# Linear Regression



Each data point $x$ is a vector $\mathbf{x} \in \mathbb{R}^m$ consisting of $m$ features, with an associated output $y$. Assuming that there is a linear line of best fit, we can use linear approximation to predict the y values, with given x vector. 
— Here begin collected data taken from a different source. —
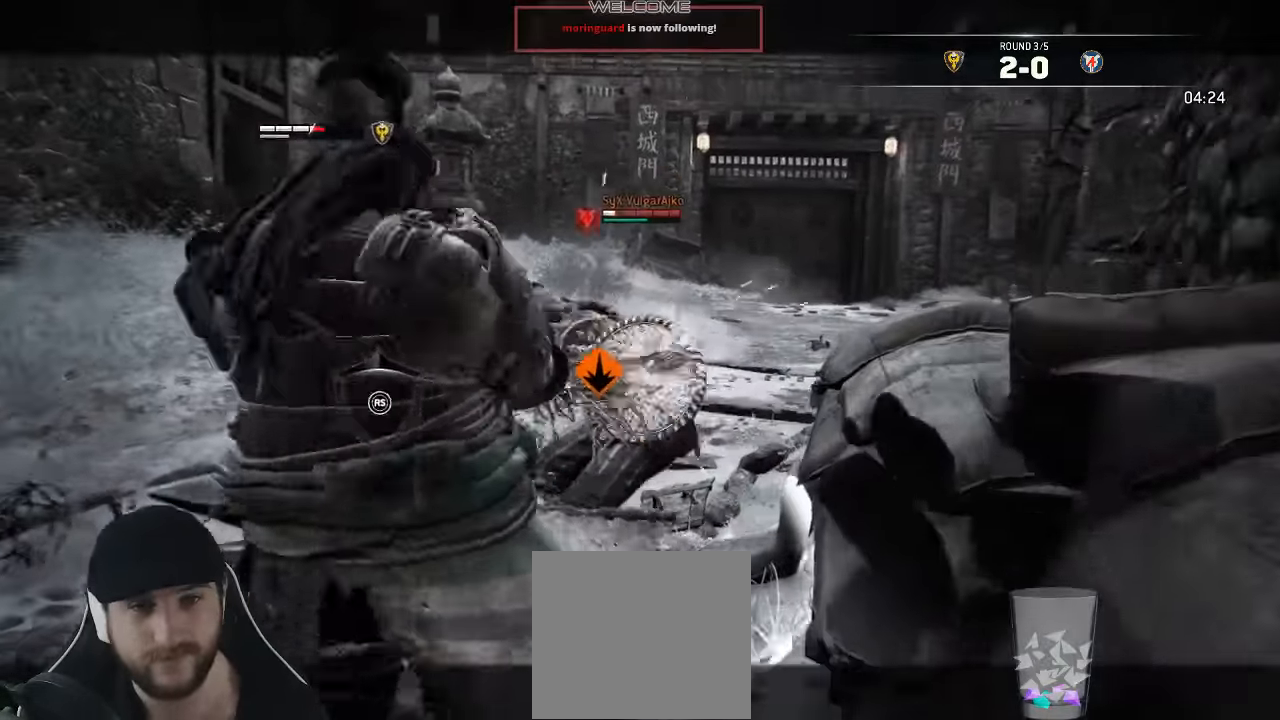
{"dt_ms": 1000, "buttons": ["L2"], "left_stick": "down-left", "right_stick": "center"}
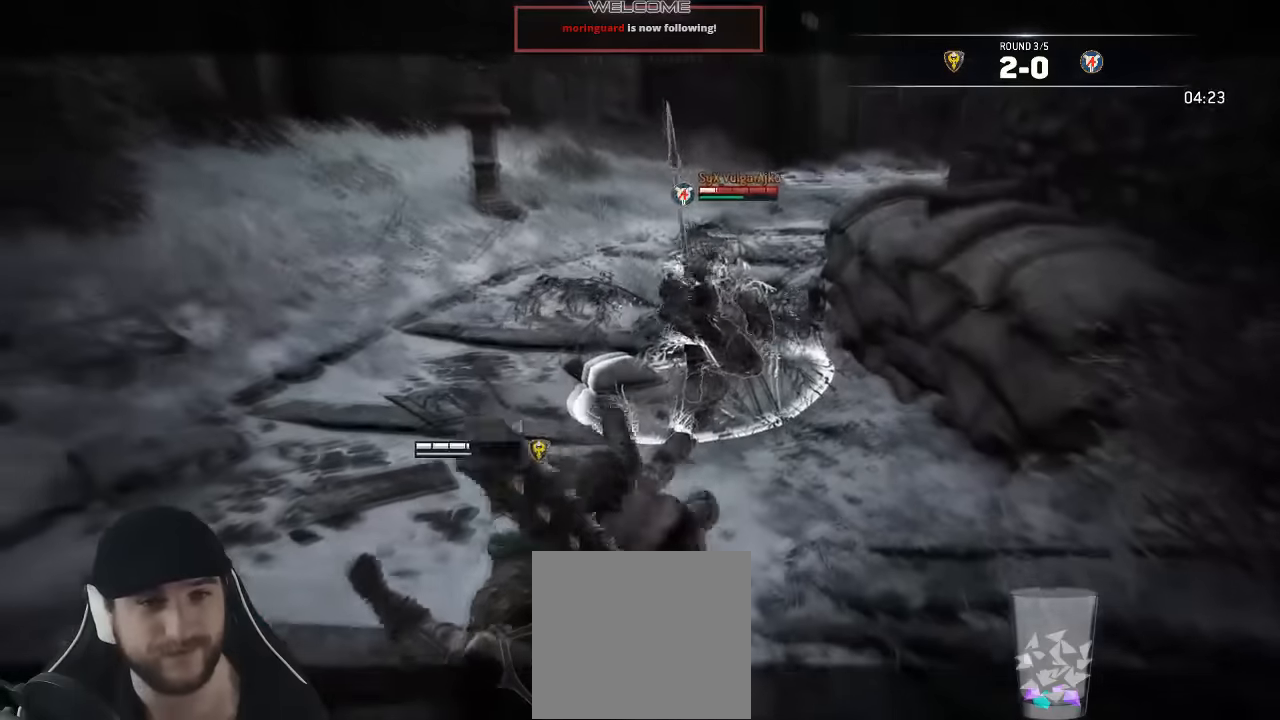
{"dt_ms": 500, "buttons": ["L2", "L3"], "left_stick": "down-left", "right_stick": "up", "events": [[333, "L3", "down"], [500, "right_stick", "up"]]}
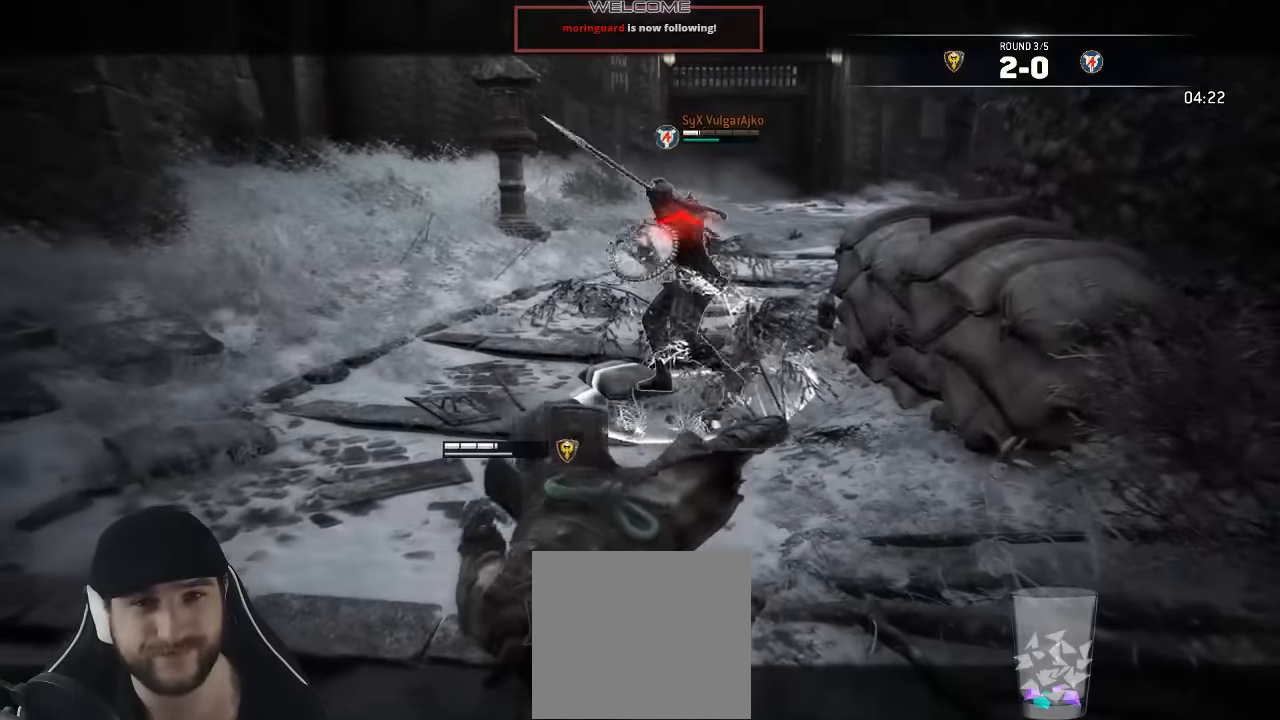
{"dt_ms": 500, "buttons": ["L2"], "left_stick": "down", "right_stick": "up", "events": [[50, "left_stick", "down"], [450, "L3", "up"]]}
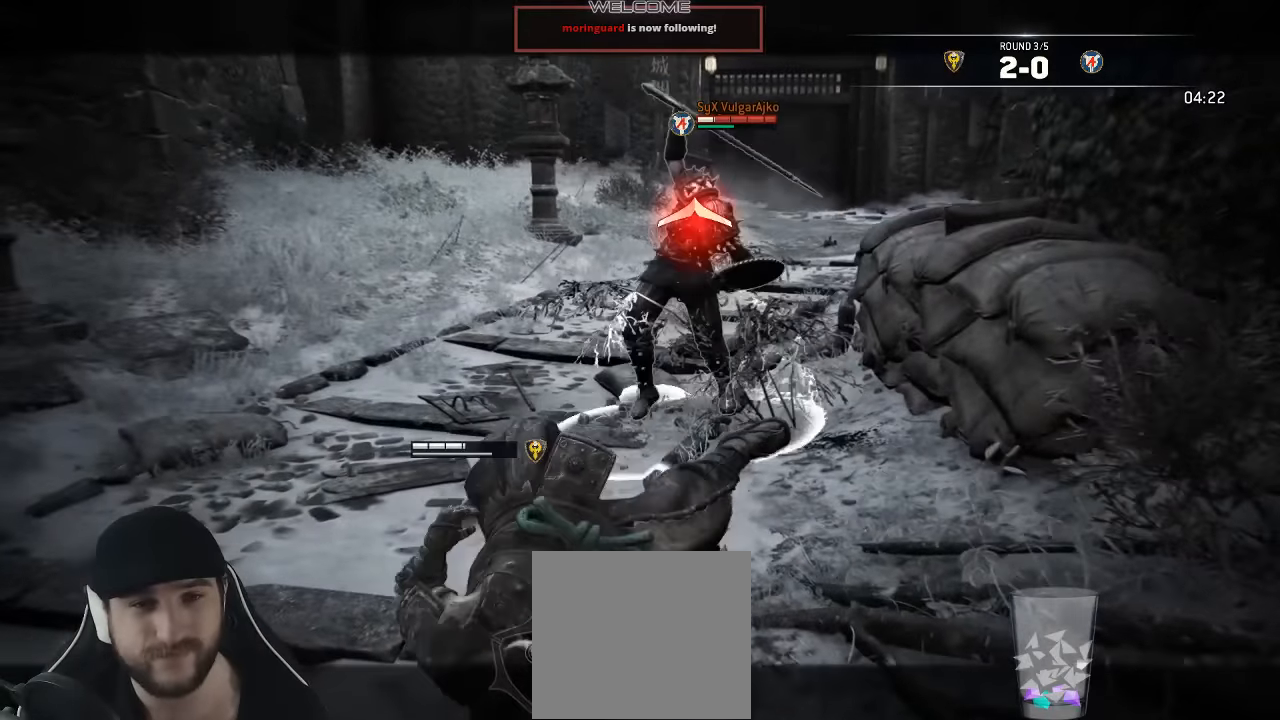
{"dt_ms": 500, "buttons": ["L2"], "left_stick": "left", "right_stick": "center", "events": [[350, "left_stick", "left"], [383, "right_stick", "center"]]}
$$ y = \beta_0 + \beta_1 x_1 + \beta_2 x_2 + \dots + \beta_p x_p + \epsilon $$

For the second data point, we denote:

$$ y_2 = \beta_0 + \beta_1 x_{21} + \beta_2 x_{22} + \dots + \beta_p x_{2p} + \epsilon_2 $$

For multiple data points:

$$
\begin{aligned}
&\text{First data point:} \quad y_1 = \beta_0 + \beta_1 x_{11} + \beta_2 x_{12} + \dots + \beta_p x_{1p} + \epsilon_1 \\
&\text{Second data point:} \quad y_2 = \beta_0 + \beta_1 x_{21} + \beta_2 x_{22} + \dots + \beta_p x_{2p} + \epsilon_2 \\
&\text{Third data point:} \quad y_3 = \beta_0 + \beta_1 x_{31} + \beta_2 x_{32} + \dots + \beta_p x_{3p} + \epsilon_3
\end{aligned}
$$

And so on...

## Matrix Representation

Organizing this into a matrix notation:

$$ Y = X \beta + \epsilon $$

where:
- $ Y $ is the vector of observed values,
- $ X $ is the matrix of input features,
- $ \beta $ is the vector of coefficients,
- $ \epsilon $ is the error term.

## Error in Prediction

For each data point:

$$ e_i = y_i - \hat{y}_i $$

where $ \hat{y}_i $ is the predicted value.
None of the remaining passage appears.